Discovery and Disclosure
Security researcher Aaron Costello from AppOmni uncovered this flaw, which combines a hardcoded platform-wide secret with insecure account-linking logic. This combination allows attackers to bypass multi-factor authentication (MFA), single sign-on (SSO), and other access controls. The vulnerability was reported to ServiceNow on October 23, 2025, prompting immediate remediation efforts.
Technical Details
The vulnerability exploits two primary design flaws:
1. Universal Authentication Token: AI agent channel providers were shipped with identical authentication tokens across all customer instances, creating a universal authentication bypass.
2. Insecure Auto-Linking Mechanism: The system trusted any requester supplying the shared token along with a valid email address, automatically associating external entities with ServiceNow accounts without requiring MFA.
By chaining these weaknesses through the Virtual Agent API, attackers can impersonate privileged users and execute AI agents. In proof-of-concept demonstrations, researchers successfully created administrative accounts, assigned elevated privileges, reset passwords, and achieved full platform access without authenticating.
Affected Versions and Patches
The vulnerability affects the following applications and versions:
– Now Assist AI Agents (sn_aia): Versions 5.0.24 – 5.1.17 and 5.2.0 – 5.2.18.

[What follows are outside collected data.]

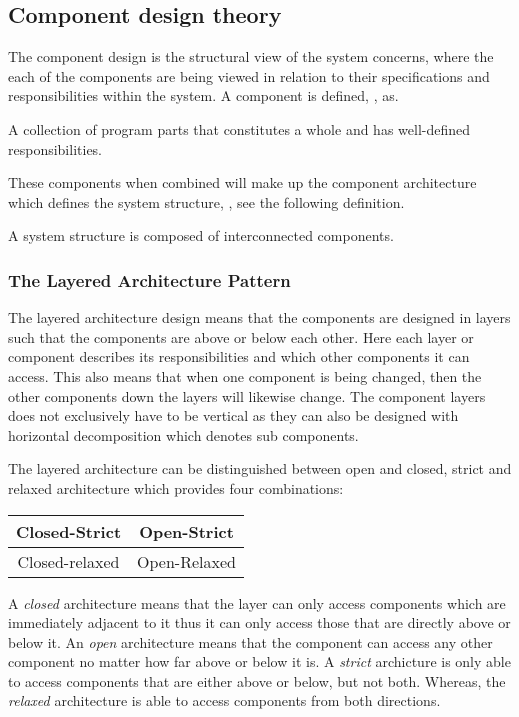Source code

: \subsection{Component design theory} \label{sec:archicomponents}
The component design \cite{Rod-Aalborg} is the structural view of the system concerns, where the each of the components are being viewed in relation to their specifications and responsibilities within the system.
A component is defined, \citep[p.~192]{Rod-Aalborg}, as.
\begin{defn}\label{defn:component}
	A collection of program parts that constitutes a whole and has well-defined responsibilities.
\end{defn}

These components when combined will make up the component architecture which defines the system structure, \citep[p.~192]{Rod-Aalborg}, see the following definition.
\begin{defn}\label{defn:Structure}
	A system structure is composed of interconnected components.
\end{defn}

\subsubsection*{The Layered Architecture Pattern}

The layered architecture design means that the components are designed in layers such that the components are above or below each other.
Here each layer or component describes its responsibilities and which other components it can access.
This also means that when one component is being changed, then the other components down the layers will likewise change.
The component layers does not exclusively have to be vertical as they can also be designed with horizontal decomposition which denotes sub components.

The layered architecture can be distinguished between open and closed, strict and relaxed architecture which provides four combinations:

\begin{center}
	\begin{tabular}{| c | c |}
		\hline
		Closed-Strict & Open-Strict \\
		\hline
		Closed-relaxed & Open-Relaxed \\
		\hline
	\end{tabular}
\end{center}

A \textit{closed} architecture means that the layer can only access components which are immediately adjacent to it thus it can only access those that are directly above or below it.
An \textit{open} architecture means that the component can access any other component no matter how far above or below it is.
A \textit{strict} archicture is only able to access components that are either above or below, but not both.
Whereas, the \textit{relaxed} architecture is able to access components from both directions.

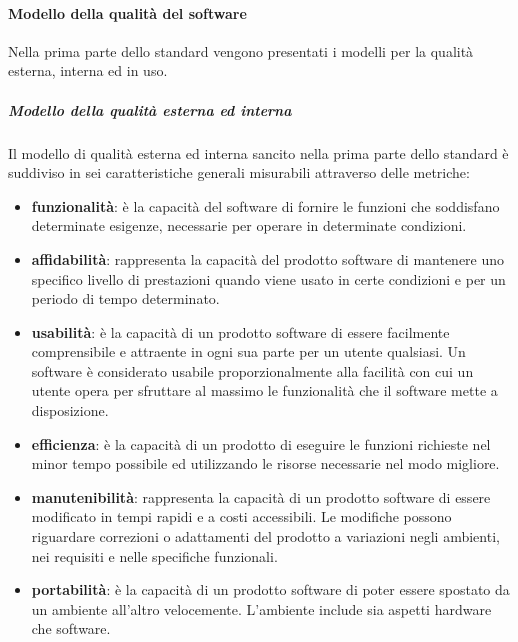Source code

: 			\paragraph{Modello della qualità del software}
			Nella prima parte dello standard vengono presentati i modelli per la qualità esterna, interna ed in uso.
				\subparagraph{Modello della qualità esterna ed interna}
				Il modello di qualità esterna ed interna sancito nella prima parte dello standard è suddiviso in sei caratteristiche generali misurabili attraverso delle metriche:
				\begin{itemize}
					\item \textbf{funzionalità}: è la capacità del software di fornire le funzioni che soddisfano determinate esigenze, necessarie per operare in determinate condizioni. 
					\item \textbf{affidabilità}: rappresenta la capacità del prodotto software di mantenere uno specifico livello di prestazioni quando viene usato in certe condizioni e per un periodo di tempo determinato.
					\item \textbf{usabilità}: è la capacità di un prodotto software di essere facilmente comprensibile e attraente in ogni sua parte per un utente qualsiasi. Un software è considerato usabile proporzionalmente alla facilità con cui un utente opera per sfruttare al massimo le funzionalità che il software mette a disposizione.
					\item \textbf{efficienza}: è la capacità di un prodotto di eseguire le funzioni richieste nel minor tempo possibile ed utilizzando le risorse necessarie nel modo migliore.
					\item \textbf{manutenibilità}: rappresenta la capacità di un prodotto software di essere modificato in tempi rapidi e a costi accessibili. Le modifiche possono riguardare correzioni o adattamenti del prodotto a variazioni negli ambienti, nei requisiti e nelle specifiche funzionali.
					\item \textbf{portabilità}: è la capacità di un prodotto software di poter essere spostato da un ambiente all'altro velocemente. L'ambiente include sia aspetti hardware che software.
				\end{itemize}
				
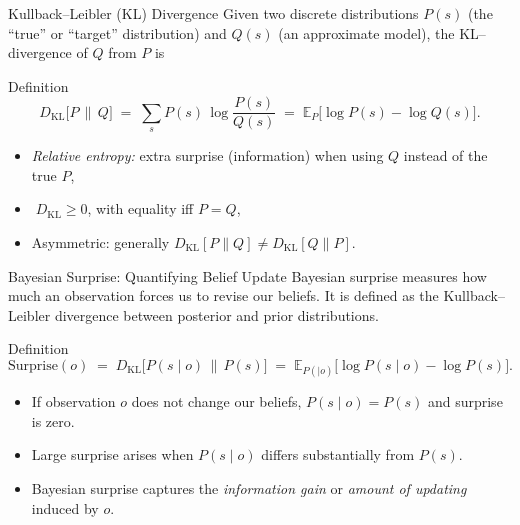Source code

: \documentclass[aspectratio=1610, english]{beamer}
\begin{document}
\begin{frame}{Kullback–Leibler (KL) Divergence}
Given two discrete distributions \(P(s)\) (the “true” or “target” distribution) and \(Q(s)\) (an approximate model), the KL–divergence of \(Q\) from \(P\) is
\begin{block}{Definition}
\[
  D_{\mathrm{KL}}\bigl[P \,\|\, Q\bigr]
  \;=\;\sum_{s} P(s)\,\log\frac{P(s)}{Q(s)}
  \;=\;\mathbb{E}_{P}\bigl[\log P(s)-\log Q(s)\bigr].
\]
\end{block}

\begin{itemize}
\item \emph{Relative entropy:} extra surprise (information) when using \(Q\) instead of the true \(P\),
\item \(\;D_{\mathrm{KL}}\ge0\), with equality iff \(P=Q\), 
\item Asymmetric: generally \(D_{\mathrm{KL}}[P\|Q]\neq D_{\mathrm{KL}}[Q\|P]\).
\end{itemize}

\end{frame}
\begin{frame}{Bayesian Surprise: Quantifying Belief Update}
Bayesian surprise measures how much an observation forces us to revise our beliefs.  It is defined as the Kullback–Leibler divergence between posterior and prior distributions.
\begin{block}{Definition}
\[
  \text{Surprise}(o)
  \;=\;D_{\mathrm{KL}}\bigl[P(s\mid o)\,\|\,P(s)\bigr]
  \;=\;\mathbb{E}_{P(\mid o)}\bigl[\log P(s\mid o)-\log P(s)\bigr].
\]
\end{block}

\begin{itemize}
  \item If observation \(o\) does not change our beliefs, \(P(s\mid o)=P(s)\) and surprise is zero.
  \item Large surprise arises when \(P(s\mid o)\) differs substantially from \(P(s)\).
  \item Bayesian surprise captures the \emph{information gain} or \emph{amount of updating} induced by \(o\).
\end{itemize}

\end{frame}
\end{document}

– Virtual Agent API (sn_va_as_service): Versions ≤ 3.15.1 and 4.0.0 – 4.0.3.
ServiceNow addressed the issue by October 30, 2025, deploying patches that rotated provider credentials and removed the powerful Record Management AI agent from customer environments. The company issued customer notifications and published a knowledge base article, KB2587317, crediting Costello and AppOmni with the discovery.
Recommendations for Organizations
Organizations using ServiceNow’s AI-powered automation features should take the following actions:
1. Update Affected Applications: Ensure that Now Assist AI Agents and Virtual Agent API are updated to the fixed versions:
– Now Assist AI Agents: 5.1.18 or later, or 5.2.19 or later.
– Virtual Agent API: 3.15.2 or later, or 4.0.4 or later.
2. Implement Multi-Factor Authentication: Enforce MFA for account-linking processes to add an additional layer of security.
3. Establish Review Workflows: Set up automated review workflows for AI agent deployments to ensure that only authorized agents are active.
4. Audit Dormant AI Agents: Regularly audit and deactivate unused AI agents to minimize potential attack surfaces.
ServiceNow administrators can leverage the AI Control Tower application to identify unused agents and enforce approval processes before production deployment.
Conclusion
The BodySnatcher vulnerability underscores the importance of robust security measures in AI-powered platforms. Organizations must promptly apply patches, enforce strong authentication mechanisms, and continuously monitor their systems to protect against such critical vulnerabilities.